When the book, “Sex and Love in Intimate Relationships” by Robert Firestone, Lisa Firestone, and Joyce Catlett was offered to Mind and Media reviewers, I volunteered to check it out thinking that it would present me with some Christ-based advice on improving intimacy in my marriage. The publisher sent the book to me at no cost to review as part of the Mind and Media program.
I read through quite a bit of the book and discovered that it was definitely not based upon the Word of God with statements such as, “When one’s partner is not free to pursue other relationships, one never knows for certain if one has really been chosen or is really preferred” and “We contend that beliefs that postulate a soul and an afterlife to counter death anxiety and assure salvation involve a trade-off that requires turning against the body and the core of a person’s sexuality.” Since I thought the book was going to offer Godly advice, it was offered through a Christian review program, I was disappointed in the worldly beliefs and statements made in the book. I then put the book down for a couple weeks and read another book in my review queue.
After finishing the other book, I decided to come back to Sex and Love to see if there was any helpful information in the book with the understanding that the Word of God was not going to be in the reference section.
I do believe that most of the sexual problems we have in marriages are due to the “internal voices” the authors discuss rather than physical attraction and techniques proposed in other books. I know I personally question myself and my own worth and this impacts how intimate I am with my wife so I know that others are having some of the same thoughts. I am not a psychologist and am not sure if I buy into the belief that a lot of these internal voices or self-attacks are the result of our developmental years, but I do think that the way our society treats sex and the human body has a lot to do with insecurities and other thoughts we have.

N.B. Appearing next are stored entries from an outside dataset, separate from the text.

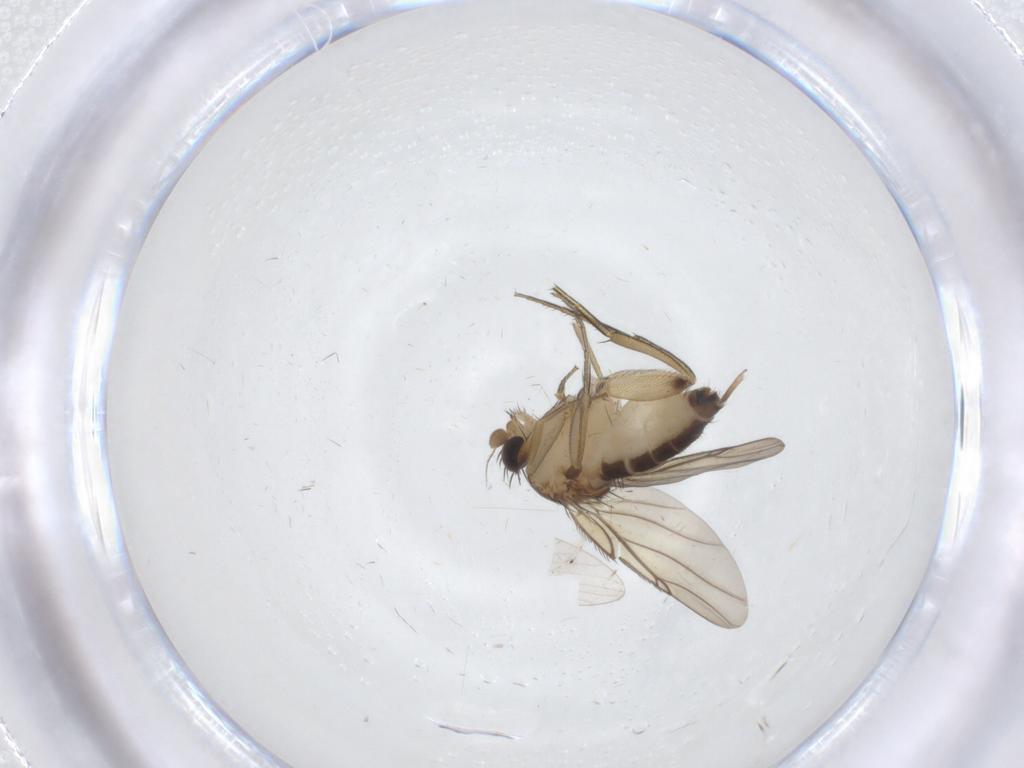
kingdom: Animalia
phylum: Arthropoda
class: Insecta
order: Diptera
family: Phoridae
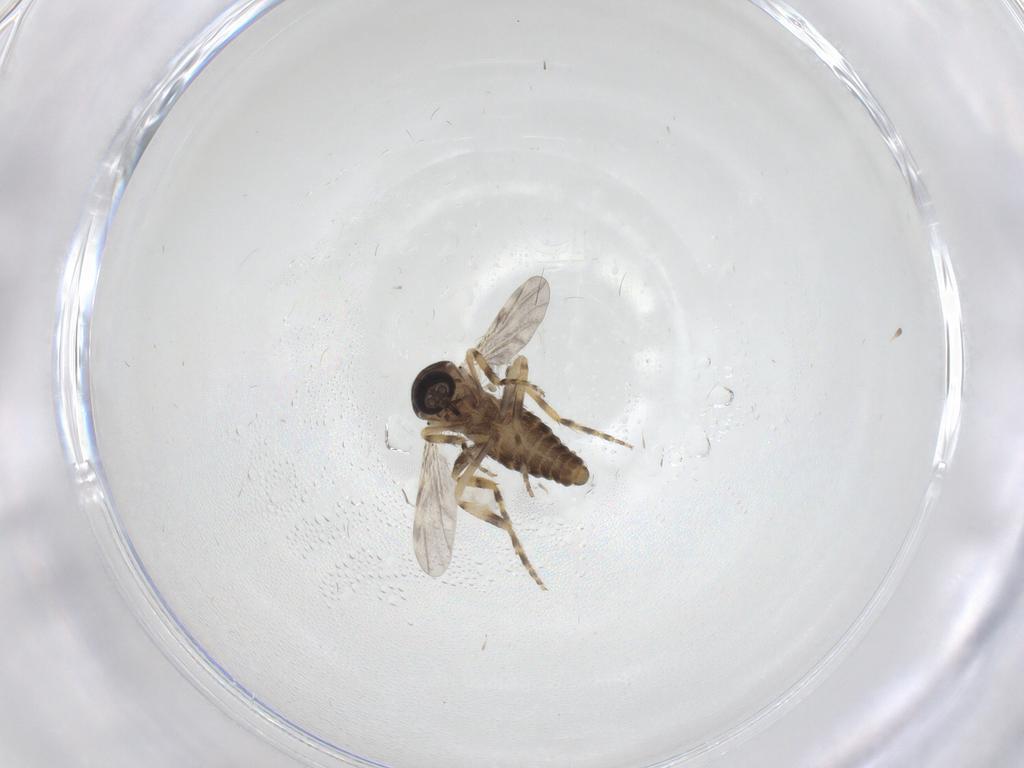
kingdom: Animalia
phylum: Arthropoda
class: Insecta
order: Diptera
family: Ceratopogonidae
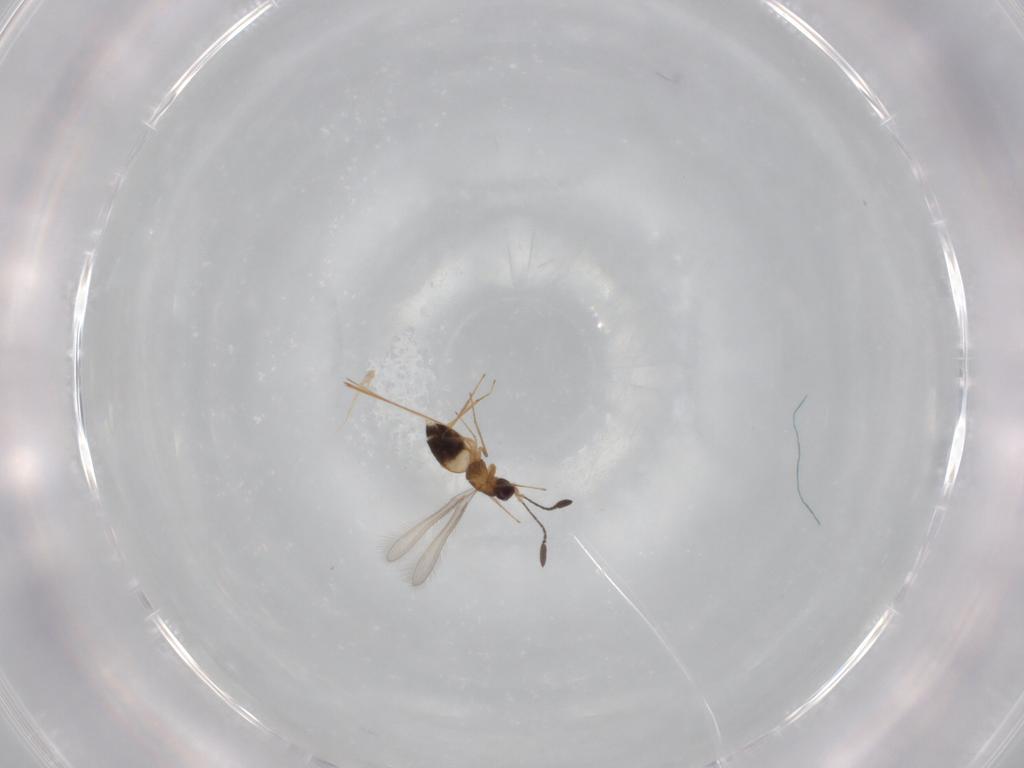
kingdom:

The book was quite detailed and I did not find it that difficult to get through, but I did have to make an effort to follow some of the more specific details and terms that I was unfamiliar with. There is some very good content in the book and I will try to pull out some of the discussion techniques and use them with my wife to help keep our marriage fresh and open.
If the book was not sent to me to review, I would never personally purchase it. As a Christian man, I am devoted fully to my lovely wife and believe that having Jesus at the center of our lives and giving sacrificially to each other while reading, praying, sharing, and loving is what will make our marriage last and our intimate relationship develop over the years.